### Problem
In the data below, copy out verbatim every line from the one containing "Berlin Packaging" through the one containing "vice president of", both included.

#### Given entries

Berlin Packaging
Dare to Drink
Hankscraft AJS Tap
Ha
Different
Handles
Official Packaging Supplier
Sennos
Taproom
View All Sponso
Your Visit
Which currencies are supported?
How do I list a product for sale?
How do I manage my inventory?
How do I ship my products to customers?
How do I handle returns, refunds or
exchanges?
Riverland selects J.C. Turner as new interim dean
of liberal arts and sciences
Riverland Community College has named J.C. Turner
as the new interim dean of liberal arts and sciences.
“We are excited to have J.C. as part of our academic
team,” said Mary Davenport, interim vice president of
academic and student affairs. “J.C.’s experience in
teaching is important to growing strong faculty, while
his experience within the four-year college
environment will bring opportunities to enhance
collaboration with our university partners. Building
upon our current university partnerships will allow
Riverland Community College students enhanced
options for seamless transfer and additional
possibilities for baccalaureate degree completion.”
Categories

########
#### Given entries

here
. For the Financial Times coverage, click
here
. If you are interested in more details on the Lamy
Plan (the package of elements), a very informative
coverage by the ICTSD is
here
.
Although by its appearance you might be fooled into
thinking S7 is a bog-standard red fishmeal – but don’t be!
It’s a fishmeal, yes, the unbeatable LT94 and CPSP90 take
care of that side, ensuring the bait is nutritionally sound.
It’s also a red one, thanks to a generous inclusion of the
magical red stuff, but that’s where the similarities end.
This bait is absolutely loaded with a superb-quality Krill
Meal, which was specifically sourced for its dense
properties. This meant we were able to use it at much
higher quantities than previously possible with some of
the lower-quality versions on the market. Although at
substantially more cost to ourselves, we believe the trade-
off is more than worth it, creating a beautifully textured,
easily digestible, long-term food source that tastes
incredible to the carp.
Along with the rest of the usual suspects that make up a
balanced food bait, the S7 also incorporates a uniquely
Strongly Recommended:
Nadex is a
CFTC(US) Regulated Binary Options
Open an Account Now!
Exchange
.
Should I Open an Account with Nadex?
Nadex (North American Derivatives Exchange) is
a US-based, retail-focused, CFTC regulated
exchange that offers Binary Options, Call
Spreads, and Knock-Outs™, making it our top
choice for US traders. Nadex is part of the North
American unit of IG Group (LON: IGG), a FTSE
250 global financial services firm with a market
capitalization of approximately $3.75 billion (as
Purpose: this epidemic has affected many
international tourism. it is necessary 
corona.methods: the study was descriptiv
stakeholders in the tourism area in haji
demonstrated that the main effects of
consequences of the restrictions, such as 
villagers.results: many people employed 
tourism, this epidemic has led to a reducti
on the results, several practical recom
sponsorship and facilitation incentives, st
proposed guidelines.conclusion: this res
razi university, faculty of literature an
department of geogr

########

### Task response
Berlin Packaging
Dare to Drink
Hankscraft AJS Tap
Ha
Different
Handles
Official Packaging Supplier
Sennos
Taproom
View All Sponso
Your Visit
Which currencies are supported?
How do I list a product for sale?
How do I manage my inventory?
How do I ship my products to customers?
How do I handle returns, refunds or
exchanges?
Riverland selects J.C. Turner as new interim dean
of liberal arts and sciences
Riverland Community College has named J.C. Turner
as the new interim dean of liberal arts and sciences.
“We are excited to have J.C. as part of our academic
team,” said Mary Davenport, interim vice president of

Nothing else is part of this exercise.